A seguire i corsisti, docenti universitari e specialisti della materia. Il laboratorio si articola in lezioni teoriche, seminario di progettazione con due stage, verifiche intermedie ed esame finale. Dopo il superamento di quest’ultimo verrà rilasciato dall’Università di Bologna il titolo di “Laboratorio progettuale di specializzazione postlaurea in bioarchitettura”.
«Arrivare qui è come entrare in un quadro naturalistico bellissimo, ma rotto» esordisce Mitterer. Per rimediare allo scempio, diventa allora fondamentale, secondo Mitterer, «lavorare tutti quanti nel contesto, portando qui l’università». Continua la docente: «I dodici incontri del laboratorio hanno la caratteristica di essere residenziali e concentrati nei weekend. La quota da versare è di circa 1.700 euro, suddivisa in due rate uguali. L’approccio è sia urbanistico che architettonico, con valenze ecologiche all’insegna della biocompatibilità, dell’ecosostenibilità e della salute. È una sfida stimolante: la cultura del progetto che si confronta con la realtà».
Mitterer inoltre evidenzia che «alla fine del percorso formativo gli elaborati verranno esposti in una mostra e ceduti gratuitamente all’ente che dà l’incarico». E in chiusura d’intervento, il direttore del laboratorio fa un’osservazione: «Gli stranieri non visitano le nuove aree d’espansione delle città perchè sono luoghi freddi che non trasmettono vibrazioni. Il nuovo corso s’impronta, al contrario, alla qualità delle relazioni degli elementi costruttivi perché le persone hanno bisogno di affezionarsi al posto in cui vivono».

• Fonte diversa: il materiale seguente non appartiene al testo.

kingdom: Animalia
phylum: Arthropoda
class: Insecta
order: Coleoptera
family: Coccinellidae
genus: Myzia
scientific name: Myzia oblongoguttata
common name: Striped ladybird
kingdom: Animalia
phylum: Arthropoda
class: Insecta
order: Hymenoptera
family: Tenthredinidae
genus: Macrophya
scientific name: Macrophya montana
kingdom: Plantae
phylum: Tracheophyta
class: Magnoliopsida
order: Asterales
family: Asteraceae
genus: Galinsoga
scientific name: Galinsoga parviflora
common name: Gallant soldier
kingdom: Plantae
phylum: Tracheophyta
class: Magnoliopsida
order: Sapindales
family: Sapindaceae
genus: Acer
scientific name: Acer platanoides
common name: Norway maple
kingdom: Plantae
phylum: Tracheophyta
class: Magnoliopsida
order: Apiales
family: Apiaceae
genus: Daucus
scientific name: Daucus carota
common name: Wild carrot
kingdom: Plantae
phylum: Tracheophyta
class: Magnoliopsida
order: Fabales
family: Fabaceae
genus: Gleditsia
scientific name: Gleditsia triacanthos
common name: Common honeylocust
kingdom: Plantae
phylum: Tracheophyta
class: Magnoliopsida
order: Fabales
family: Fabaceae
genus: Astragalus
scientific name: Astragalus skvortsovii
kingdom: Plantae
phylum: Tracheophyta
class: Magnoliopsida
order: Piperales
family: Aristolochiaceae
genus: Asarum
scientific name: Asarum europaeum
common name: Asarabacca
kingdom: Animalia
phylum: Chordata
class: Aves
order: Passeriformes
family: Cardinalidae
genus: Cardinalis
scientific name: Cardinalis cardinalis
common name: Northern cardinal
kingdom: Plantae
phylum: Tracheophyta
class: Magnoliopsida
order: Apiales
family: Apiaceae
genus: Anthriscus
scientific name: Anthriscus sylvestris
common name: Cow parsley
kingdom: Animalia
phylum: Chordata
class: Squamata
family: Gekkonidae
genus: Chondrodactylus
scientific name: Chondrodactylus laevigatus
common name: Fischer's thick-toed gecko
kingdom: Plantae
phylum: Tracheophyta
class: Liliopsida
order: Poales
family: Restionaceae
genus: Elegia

Il presidente dell’Asi elogia l’iniziativa. Muraca spiega i motivi per i quali il laboratorio si sposa bene con le esigenze del consorzio: «Il corso è innovativo e incarna il concetto del giusto progetto che tiene conto dell’ambiente in cui è edificato, inserendo la bioarchitettura in un ambito industriale. Avremo in questo modo a disposizione», conclude, «elementi di conoscenza per ambire a coniugare l’utopia di un futuro ecologico con le infrastrutture necessarie per lo sviluppo delle imprese».